Treatment and lifestyle changes

“The first-line treatment is physiotherapy. If the patient has severe pain or physical disability limiting the quality of life (like breathing difficulty), then surgery has to be done,” informs Dr Das.

“Hunchback occurrence can be minimised by maintaining a good sitting posture, good bone health and doing regular weight-bearing exercises. If the cause of hunchback is osteoporosis, then monitoring the bone density in post-menopausal women every two to three years and taking appropriate treatment for osteoporosis is recommended,” adds Dr Arora.

Taking calcium and vitamin D supplements also help, says Dr Bishwaranjan.

“Sometimes in severe hunchback deformity, a procedure called kyphoplasty can partially correct the deformity,” says Dr Arora.

According to Dr Das, a hunchback can be prevented by certain lifestyle modifications like maintaining a good posture, an ideal body mass index (less than 30 kg/m²) and avoiding smoking.

Exercise can help manage kyphosis

Dr Das highlights the benefits of exercise. “Exercises can benefit people by keeping the muscle strength optimum and improving the muscle tone. Yoga helps in strengthening the back and abdomen muscles.”
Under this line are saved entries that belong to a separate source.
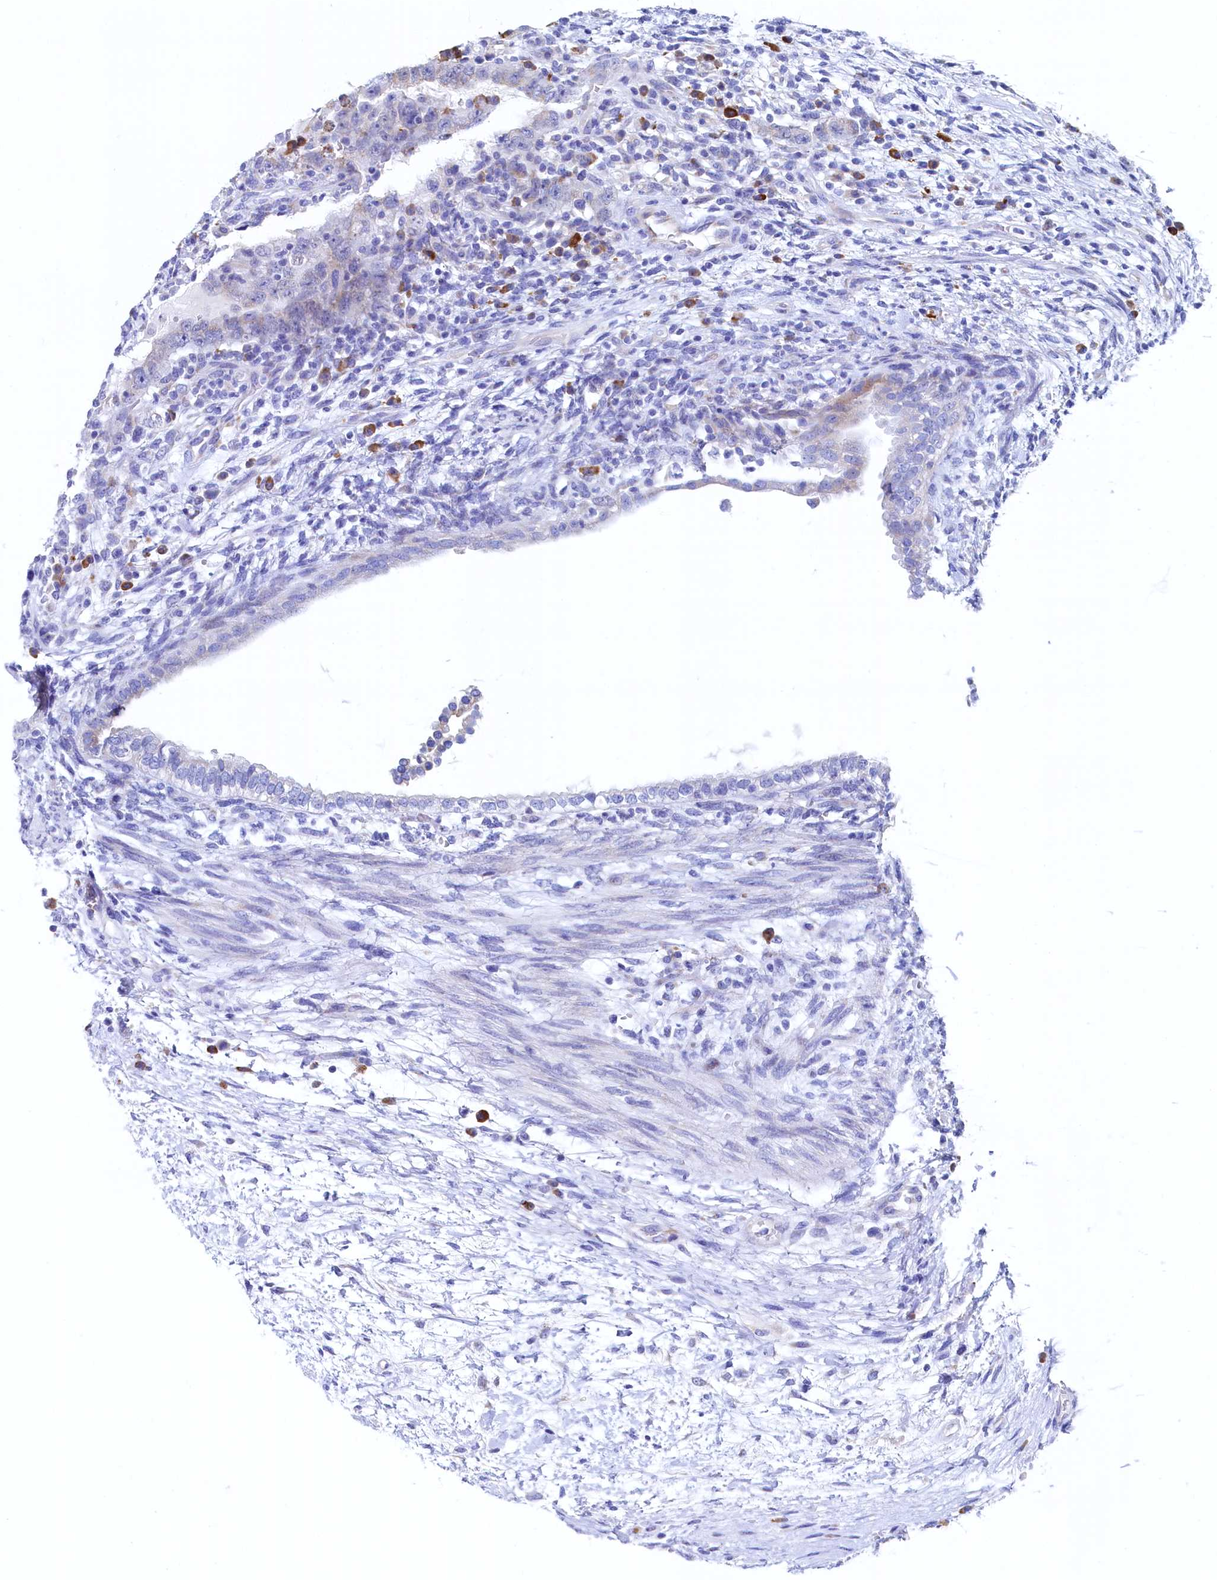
{"staining": {"intensity": "negative", "quantity": "none", "location": "none"}, "tissue": "testis cancer", "cell_type": "Tumor cells", "image_type": "cancer", "snomed": [{"axis": "morphology", "description": "Carcinoma, Embryonal, NOS"}, {"axis": "topography", "description": "Testis"}], "caption": "Histopathology image shows no significant protein expression in tumor cells of testis cancer. The staining was performed using DAB to visualize the protein expression in brown, while the nuclei were stained in blue with hematoxylin (Magnification: 20x).", "gene": "CBLIF", "patient": {"sex": "male", "age": 26}}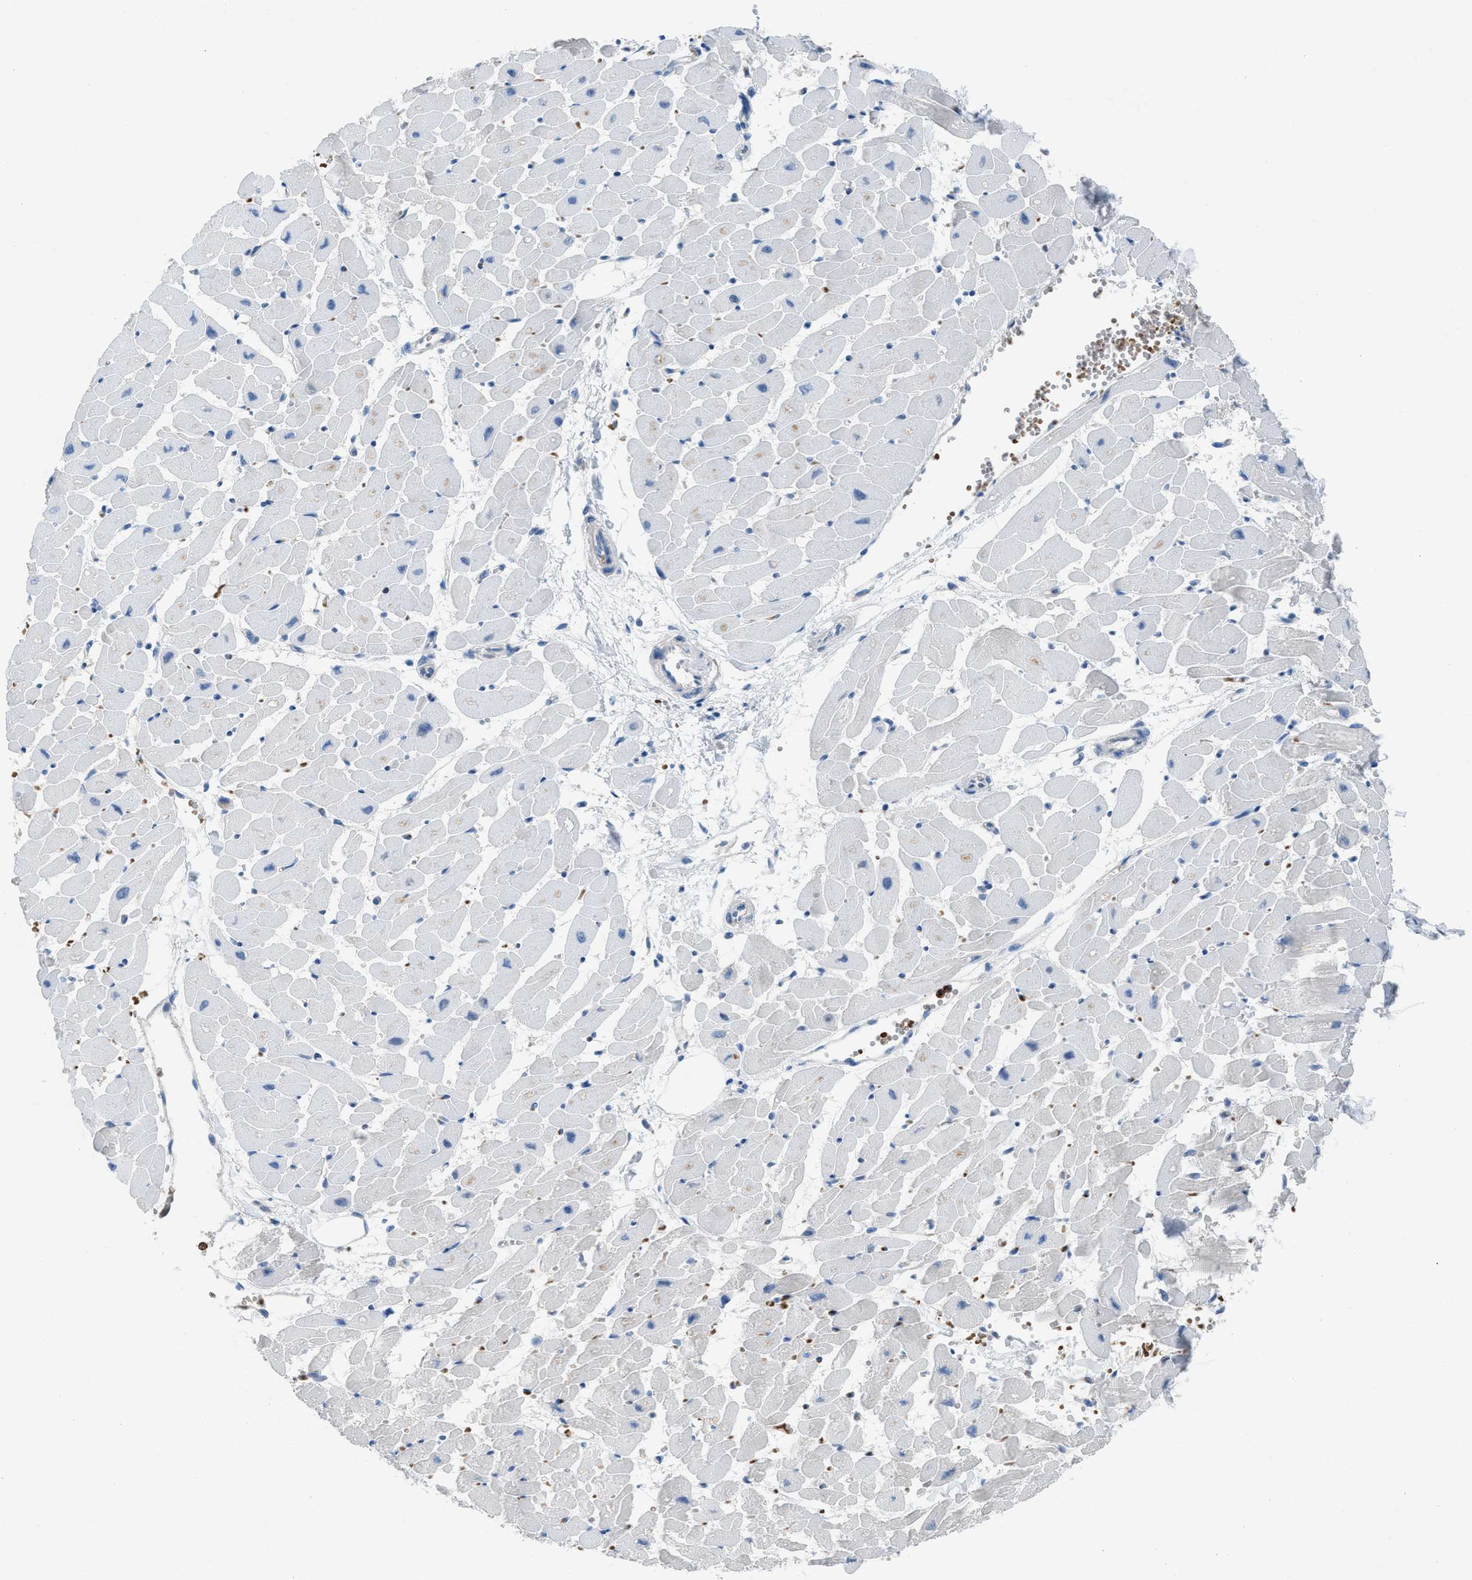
{"staining": {"intensity": "negative", "quantity": "none", "location": "none"}, "tissue": "heart muscle", "cell_type": "Cardiomyocytes", "image_type": "normal", "snomed": [{"axis": "morphology", "description": "Normal tissue, NOS"}, {"axis": "topography", "description": "Heart"}], "caption": "There is no significant expression in cardiomyocytes of heart muscle. Brightfield microscopy of immunohistochemistry (IHC) stained with DAB (brown) and hematoxylin (blue), captured at high magnification.", "gene": "CFAP77", "patient": {"sex": "female", "age": 19}}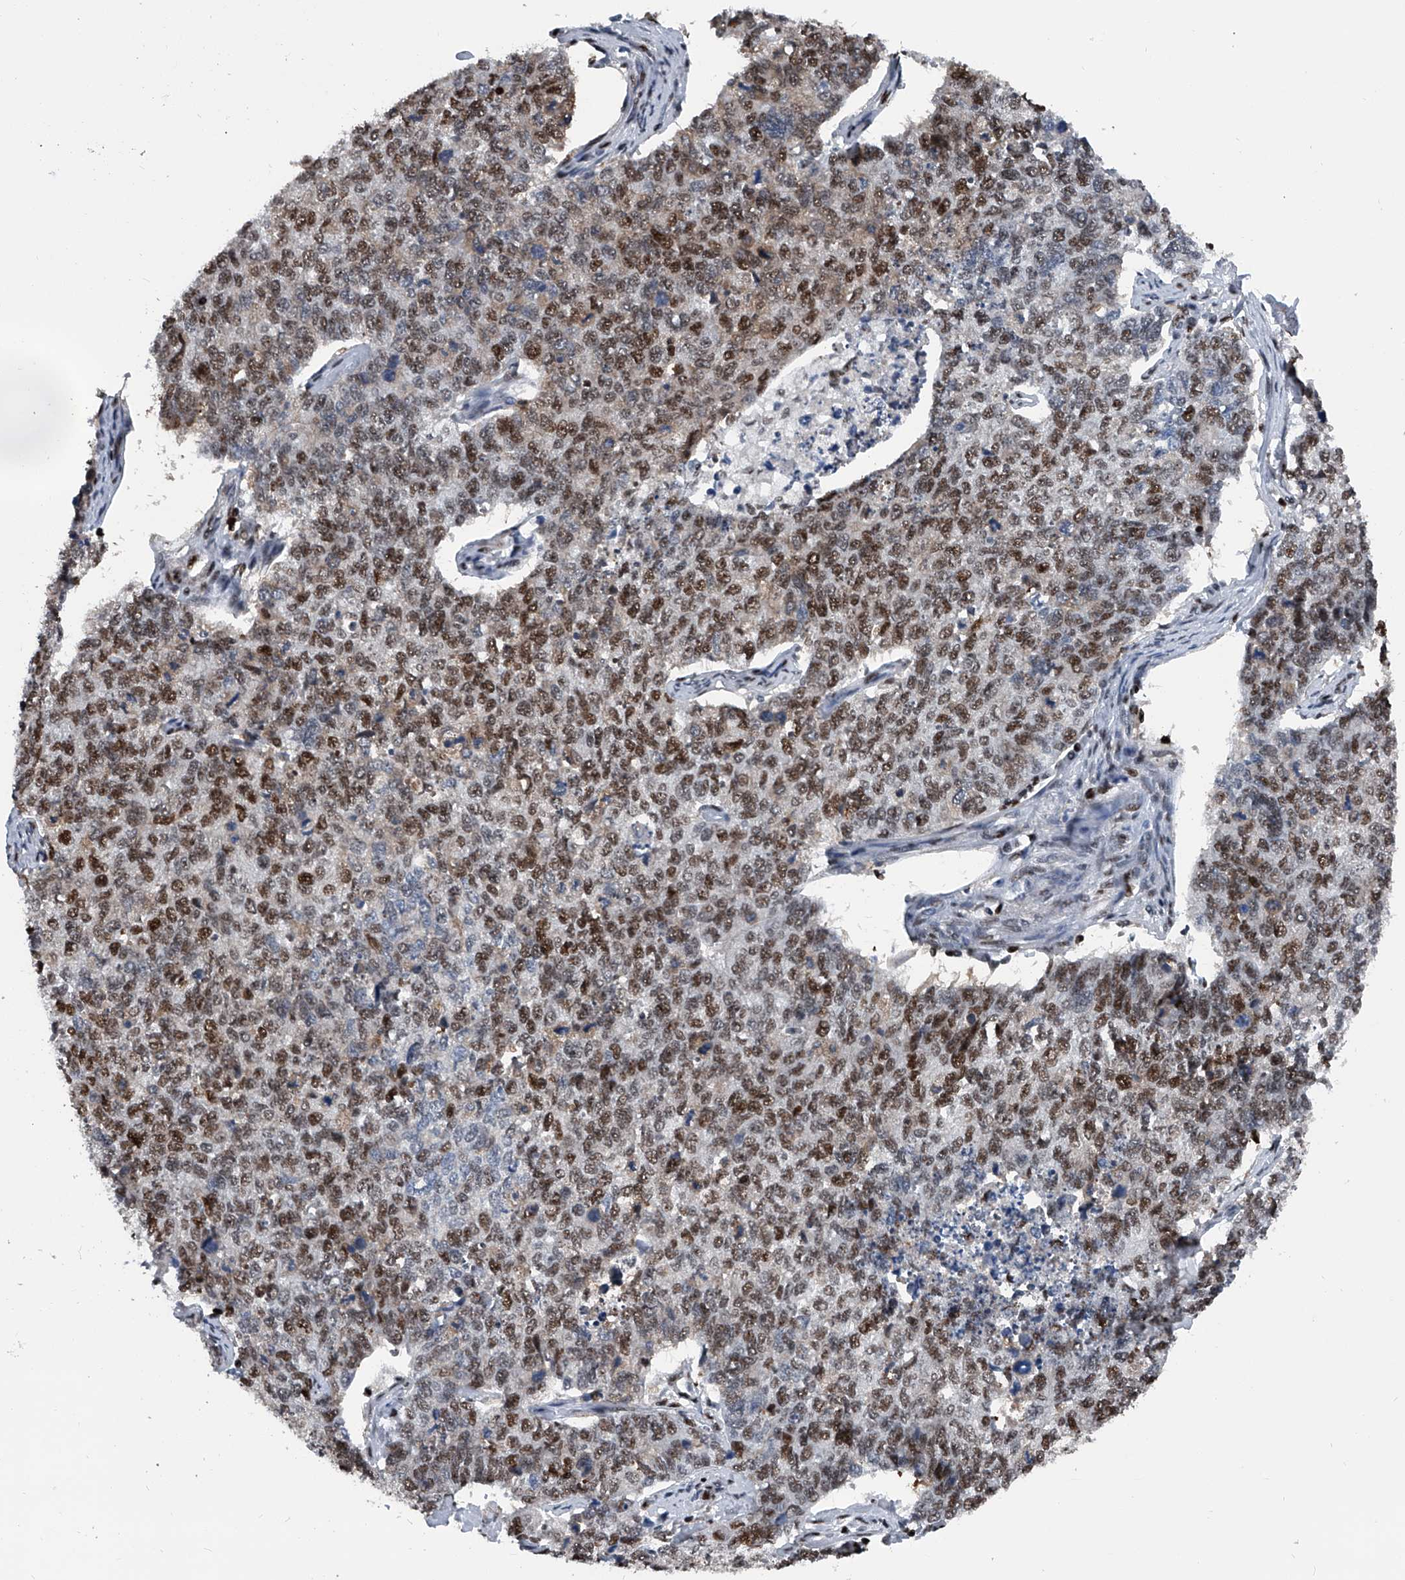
{"staining": {"intensity": "moderate", "quantity": "25%-75%", "location": "nuclear"}, "tissue": "cervical cancer", "cell_type": "Tumor cells", "image_type": "cancer", "snomed": [{"axis": "morphology", "description": "Squamous cell carcinoma, NOS"}, {"axis": "topography", "description": "Cervix"}], "caption": "IHC (DAB (3,3'-diaminobenzidine)) staining of human cervical cancer (squamous cell carcinoma) demonstrates moderate nuclear protein staining in about 25%-75% of tumor cells.", "gene": "FKBP5", "patient": {"sex": "female", "age": 63}}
According to Dr Bishwaranjan, yoga pranayama and asanas can be practised for spine flexibility; asanas related to forward and backward bending, stretching and rotation can be practised as they help with flexibility.

Experts recommend simple exercises like neck rotations and shoulder stretches like shoulder shrugging that can stretch the muscles around the shoulder blades.

Cycling, swimming and hydrotherapy are also recommended for treating a hunchback.

Dr Bishwaranjan recalls the case study of a 68-year-old man suffering from ankylosing spondylitis — an autoimmune disorder which affects the spine. “Because of this, the senior citizen developed a hunchback over a period. He faced lots of difficulties in managing his day-to-day chores,” says Dr Bishwaranjan. He explains that the man managed his pain by doing simple neck and shoulder stretches.

“The focus was to reduce the pain and make the neck muscles strong as the deformity couldn’t be corrected in him. He learnt to live with his hunchback. But exercises like stretches helped him a lot; they helped him manage his day-to-day activities and cope with the pain,” says Dr Bishwaranjan.